L'initiative est absolument aux Africains et d'ailleurs, en Afrique, on
préfère les chefs d'Etat aux écrivains, qui sont pourtant
les dépositaires de cette langue française. ( Djifack 2007 :
163)
Si la Francophonie des Français est perçue par
Mongo Beti comme un instrument d'oppression au service du
néocolonialisme, il apparaît également très clair
que cette ancienne métropole est dépeinte comme raciste et
xénophobe, au regard de l'arsenal des lois Pasqua sur l'immigration qui
rendent l'entrée et le séjour en France très
compliqués, et compte tenu de l'idéologie
développée et étendue par la lepénisation.
Théorie fondée sur l'idée de la supériorité
de certaines races sur les autres, le racisme est un ensemble de comportements
fondés, consciemment ou non, sur cette théorie, sur cette
doctrine. Dans notre corpus, deux noms français sont rattachés au
racisme et à la xénophobie des Français. Le narrateur fait
allusion à Jean Marie le Pen et à son idéologie politique
en ces termes : « ... à l'époque de cette
chronique, polluée par une lepénisation galopante, Eddie,
accusé de trafic de stupéfiants, a été
expulsé de Franc par charter. » (Mongo Beti
1999 :43) En effet, la lepénisation est un néologisme
politique qui désigne l'appropriation progressive par le public de tout
ou partie des thèmes développés par Jean marie le Pen, le
leader du Front National à cette époque.
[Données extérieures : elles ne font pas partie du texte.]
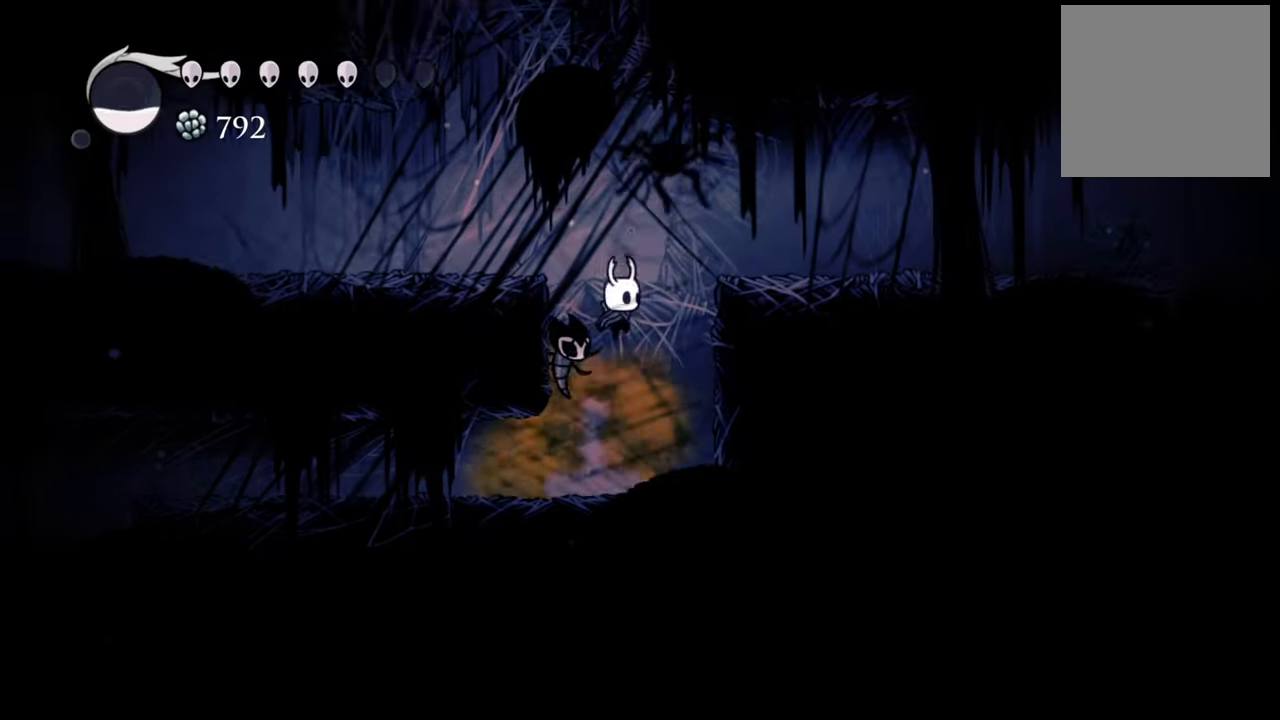
{"buttons": ["DPAD_RIGHT"], "events": [[200, "R2", "down"], [280, "A", "up"], [440, "R2", "up"]]}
La lepénisation
est une idéologie d'autant plus dangereuse qu'elle est très
redoutée, même dans les Lycées français des
anciennes colonies, comme le remarque si bien, le jeune journaliste :
En tout cas, le proviseur n'en voulait pas, de ce groupuscule.
Il menaçait de chasser le jeune homme, qui le traitait de raciste, de
lepéniste et même de nazi. Ca agaçait le proviseur, mais
ça le paralysait aussi, c'est quand même fâcheux de se faire
traiter publiquement de lepéniste ici, c'est très mauvais pour la
carrière, d'autant qu'il n' a effectivement des problèmes de
racisme au Lycée français. (Mongo Beti 2000 : 74)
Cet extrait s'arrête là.